Prague Symphony Orchestra/Inkinen

Usher Hall, Edinburgh

Keith Bruce

five stars

IT speaks well of the audience that the Usher Hall has built for its Sunday Classics series (and perhaps the lack of any competition elsewhere in Scotland in offering a venue for touring international orchestras) that the prospect of a single 100-minute work did not deter a good attendance to hear the Prague Symphony Orchestra under the baton of highly-rated young Finnish conductor Pietari Inkinen.

It will also have helped ticket sales that the musicians are linking up with local singers for their performance of Mahler’s Third Symphony, in this case the NYCoS Edinburgh choir, trained by Mark Evans, and adult women from the Edinburgh Royal Choral Union and Edinburgh University Chamber Choir, both of which are directed by Michael Bawtree. However much - or little - rehearsal this combination of talents enjoyed (with Czech mezzo Ester Pavlu the other ingredient), the result was a triumph. Inkinen had every detail of this huge work perfectly in perspective and allowed it to unfold beautifully in the generous acoustic of the hall, with star turns all over the place. The nine horns of the orchestra were as one from the start, the solo trombone majestic, and Mahler’s often unusual combinations of single instruments in the epic first movement could not have been clearer. In the two pictorial movements that follow, the cinematic heritage of this orchestra was evident (it features on many a soundtrack album), and the dialogue between the offstage trumpet and the band’s brilliant, slightly eccentric, first horn, a microcosm of that.

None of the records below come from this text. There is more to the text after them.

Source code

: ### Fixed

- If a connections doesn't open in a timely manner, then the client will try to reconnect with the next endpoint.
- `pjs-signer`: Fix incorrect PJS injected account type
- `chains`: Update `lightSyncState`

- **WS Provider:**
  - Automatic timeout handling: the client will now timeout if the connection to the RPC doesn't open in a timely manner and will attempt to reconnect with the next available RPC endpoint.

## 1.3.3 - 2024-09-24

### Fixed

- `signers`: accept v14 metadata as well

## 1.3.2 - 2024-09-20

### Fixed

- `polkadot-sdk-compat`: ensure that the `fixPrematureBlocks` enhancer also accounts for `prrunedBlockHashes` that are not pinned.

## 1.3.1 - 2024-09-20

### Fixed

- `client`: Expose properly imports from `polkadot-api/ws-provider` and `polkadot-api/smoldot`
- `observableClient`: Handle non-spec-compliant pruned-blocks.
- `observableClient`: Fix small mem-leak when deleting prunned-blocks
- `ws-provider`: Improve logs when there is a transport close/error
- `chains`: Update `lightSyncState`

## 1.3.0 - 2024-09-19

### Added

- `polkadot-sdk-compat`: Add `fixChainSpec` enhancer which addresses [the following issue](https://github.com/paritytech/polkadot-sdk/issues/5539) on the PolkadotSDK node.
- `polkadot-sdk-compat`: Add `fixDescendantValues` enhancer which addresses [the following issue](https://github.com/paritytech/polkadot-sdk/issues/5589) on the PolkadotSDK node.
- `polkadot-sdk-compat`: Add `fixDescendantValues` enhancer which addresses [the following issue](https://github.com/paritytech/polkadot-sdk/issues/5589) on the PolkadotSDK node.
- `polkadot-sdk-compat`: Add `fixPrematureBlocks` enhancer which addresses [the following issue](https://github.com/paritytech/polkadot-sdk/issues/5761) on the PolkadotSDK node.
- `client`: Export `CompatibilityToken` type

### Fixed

Pavlu was the perfect Nietzschean soprano for the poet’s Midnight Song - tall, poised and slightly severe, with a voice much larger than she needed to deploy here. The contrast between her solo and the entry of the children’s voices at the start of the fifth movement was surely precisely as the composer designed, with every element in ideal balance as the women’s voices also joined the mix.

As the heart-searing instrumental hymn to divine love was passed around the strings from the cellos in the finale, it was clear that, had it happened three months earlier, this was a concert that would undoubtedly have been a highlight of this year’s Edinburgh International Festival programme.